EXERCISE OBJECTIVE: Set down the first line below and each line after it, ending with the one that holds "left hip: (280, 625)". Pictures do not belong in the copy.

[Start of Attachment]

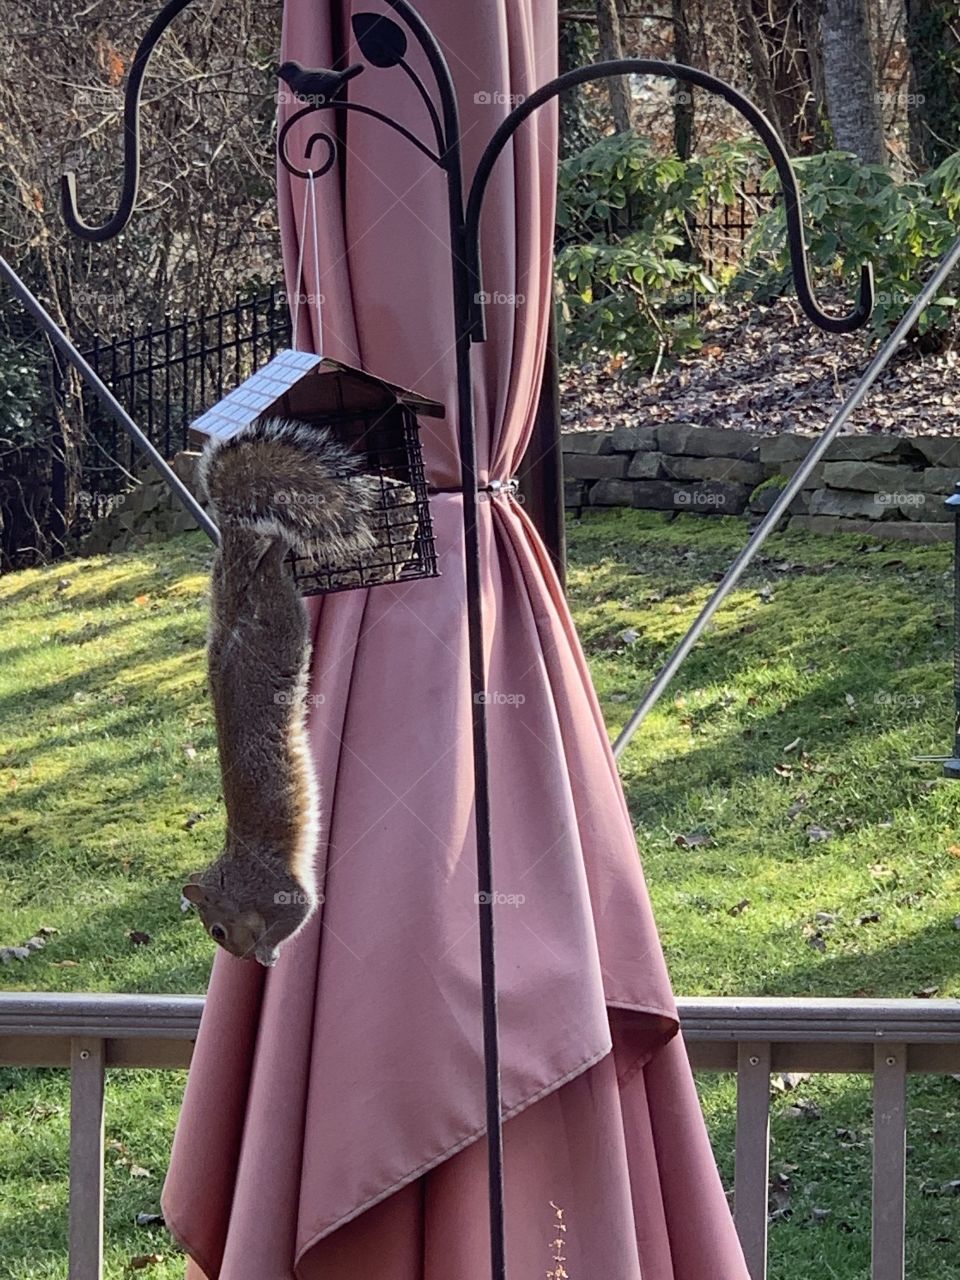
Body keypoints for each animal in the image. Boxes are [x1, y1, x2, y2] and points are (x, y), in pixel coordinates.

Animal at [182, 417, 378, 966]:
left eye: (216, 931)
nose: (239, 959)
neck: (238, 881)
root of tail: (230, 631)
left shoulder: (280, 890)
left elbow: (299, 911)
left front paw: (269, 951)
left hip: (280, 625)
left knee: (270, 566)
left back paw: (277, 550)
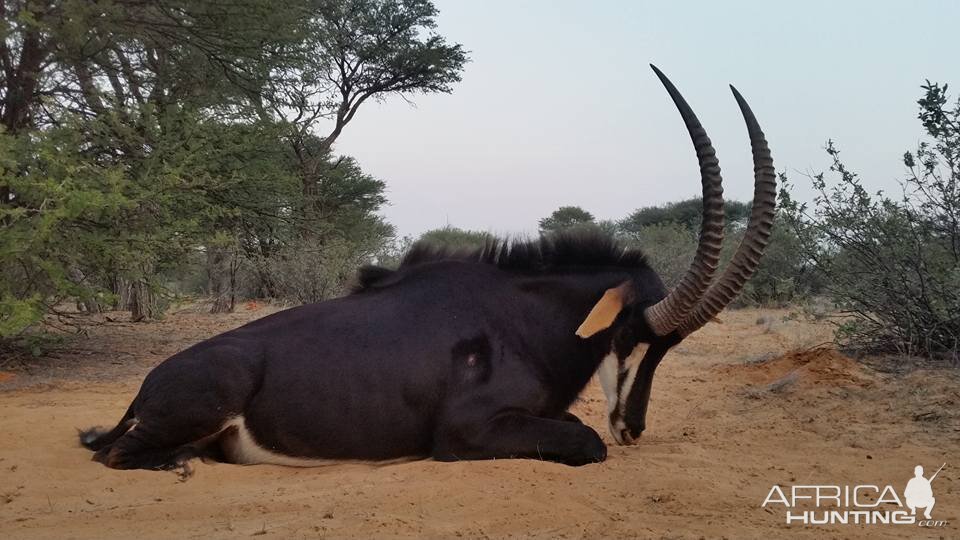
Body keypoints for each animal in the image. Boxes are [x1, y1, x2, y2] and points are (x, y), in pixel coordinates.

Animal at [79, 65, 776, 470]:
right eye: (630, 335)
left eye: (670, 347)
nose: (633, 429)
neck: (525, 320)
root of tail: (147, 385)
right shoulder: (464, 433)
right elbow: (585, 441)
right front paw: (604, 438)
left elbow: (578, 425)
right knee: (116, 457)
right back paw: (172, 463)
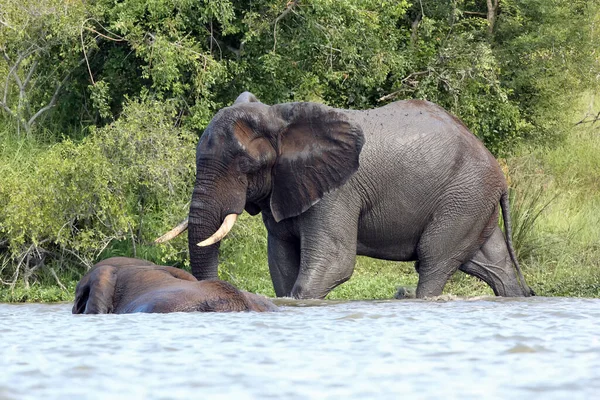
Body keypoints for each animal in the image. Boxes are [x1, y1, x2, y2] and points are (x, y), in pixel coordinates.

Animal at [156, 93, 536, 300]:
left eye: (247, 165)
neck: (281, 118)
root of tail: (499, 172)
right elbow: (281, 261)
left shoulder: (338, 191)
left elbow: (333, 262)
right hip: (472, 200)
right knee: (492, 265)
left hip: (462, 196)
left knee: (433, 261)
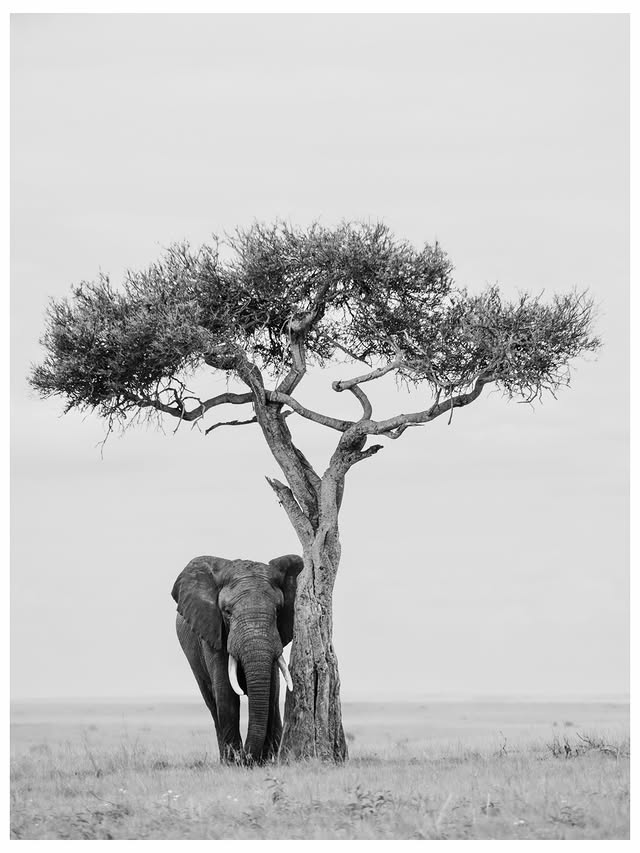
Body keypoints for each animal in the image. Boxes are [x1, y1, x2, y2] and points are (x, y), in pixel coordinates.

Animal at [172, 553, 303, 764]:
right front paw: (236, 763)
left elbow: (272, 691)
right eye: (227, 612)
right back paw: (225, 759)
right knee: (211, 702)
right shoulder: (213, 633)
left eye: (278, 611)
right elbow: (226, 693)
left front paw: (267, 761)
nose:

[End of Attachment]

RESPONSE BOX:
Body keypoints for each animal in the image. Boxes are [x1, y1, x2, y2] and points are (x, y), in pixel coordinates.

Animal at [182, 417, 378, 966]:
left eye: (216, 931)
nose: (239, 959)
neck: (238, 881)
root of tail: (230, 631)
left shoulder: (280, 890)
left elbow: (299, 911)
left front paw: (269, 951)
left hip: (280, 625)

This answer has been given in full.